> [ASSIGNED TASK]: In your reply, restate all of the records below word for word.

━━━━━━━━━━━━━━━━

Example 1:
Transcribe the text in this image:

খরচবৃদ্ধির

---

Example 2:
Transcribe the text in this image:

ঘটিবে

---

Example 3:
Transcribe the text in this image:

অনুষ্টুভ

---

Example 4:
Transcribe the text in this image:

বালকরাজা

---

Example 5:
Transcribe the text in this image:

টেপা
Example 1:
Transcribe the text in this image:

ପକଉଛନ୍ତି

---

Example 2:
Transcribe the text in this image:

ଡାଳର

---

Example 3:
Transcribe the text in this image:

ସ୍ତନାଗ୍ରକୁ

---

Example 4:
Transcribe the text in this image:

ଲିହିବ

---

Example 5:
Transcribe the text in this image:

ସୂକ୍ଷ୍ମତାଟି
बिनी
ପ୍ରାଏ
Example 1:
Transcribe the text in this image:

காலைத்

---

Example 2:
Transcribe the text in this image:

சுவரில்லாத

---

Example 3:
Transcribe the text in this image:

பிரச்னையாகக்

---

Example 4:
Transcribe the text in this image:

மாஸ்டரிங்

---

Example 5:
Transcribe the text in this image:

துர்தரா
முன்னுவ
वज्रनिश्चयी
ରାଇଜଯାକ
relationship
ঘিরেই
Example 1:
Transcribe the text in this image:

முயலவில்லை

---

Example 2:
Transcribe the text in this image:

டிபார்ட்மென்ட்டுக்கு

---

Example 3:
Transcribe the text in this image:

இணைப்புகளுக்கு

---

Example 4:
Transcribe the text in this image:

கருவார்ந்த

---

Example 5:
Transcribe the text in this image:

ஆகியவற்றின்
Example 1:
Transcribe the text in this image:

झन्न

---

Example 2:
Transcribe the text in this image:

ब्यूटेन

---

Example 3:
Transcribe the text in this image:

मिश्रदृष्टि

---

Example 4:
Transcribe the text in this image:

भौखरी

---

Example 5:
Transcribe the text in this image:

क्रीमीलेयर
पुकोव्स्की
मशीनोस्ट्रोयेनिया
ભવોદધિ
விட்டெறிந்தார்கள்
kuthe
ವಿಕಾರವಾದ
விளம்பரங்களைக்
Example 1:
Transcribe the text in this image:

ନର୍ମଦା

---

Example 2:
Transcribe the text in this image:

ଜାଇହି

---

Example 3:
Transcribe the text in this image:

━━━━━━━━━━━━━━━━

> [OUTPUT FOR THIS EXERCISE]:
Example 1:
Transcribe the text in this image:

খরচবৃদ্ধির

---

Example 2:
Transcribe the text in this image:

ঘটিবে

---

Example 3:
Transcribe the text in this image:

অনুষ্টুভ

---

Example 4:
Transcribe the text in this image:

বালকরাজা

---

Example 5:
Transcribe the text in this image:

টেপা
Example 1:
Transcribe the text in this image:

ପକଉଛନ୍ତି

---

Example 2:
Transcribe the text in this image:

ଡାଳର

---

Example 3:
Transcribe the text in this image:

ସ୍ତନାଗ୍ରକୁ

---

Example 4:
Transcribe the text in this image:

ଲିହିବ

---

Example 5:
Transcribe the text in this image:

ସୂକ୍ଷ୍ମତାଟି
बिनी
ପ୍ରାଏ
Example 1:
Transcribe the text in this image:

காலைத்

---

Example 2:
Transcribe the text in this image:

சுவரில்லாத

---

Example 3:
Transcribe the text in this image:

பிரச்னையாகக்

---

Example 4:
Transcribe the text in this image:

மாஸ்டரிங்

---

Example 5:
Transcribe the text in this image:

துர்தரா
முன்னுவ
वज्रनिश्चयी
ରାଇଜଯାକ
relationship
ঘিরেই
Example 1:
Transcribe the text in this image:

முயலவில்லை

---

Example 2:
Transcribe the text in this image:

டிபார்ட்மென்ட்டுக்கு

---

Example 3:
Transcribe the text in this image:

இணைப்புகளுக்கு

---

Example 4:
Transcribe the text in this image:

கருவார்ந்த

---

Example 5:
Transcribe the text in this image:

ஆகியவற்றின்
Example 1:
Transcribe the text in this image:

झन्न

---

Example 2:
Transcribe the text in this image:

ब्यूटेन

---

Example 3:
Transcribe the text in this image:

मिश्रदृष्टि

---

Example 4:
Transcribe the text in this image:

भौखरी

---

Example 5:
Transcribe the text in this image:

क्रीमीलेयर
पुकोव्स्की
मशीनोस्ट्रोयेनिया
ભવોદધિ
விட்டெறிந்தார்கள்
kuthe
ವಿಕಾರವಾದ
விளம்பரங்களைக்
Example 1:
Transcribe the text in this image:

ନର୍ମଦା

---

Example 2:
Transcribe the text in this image:

ଜାଇହି

---

Example 3:
Transcribe the text in this image:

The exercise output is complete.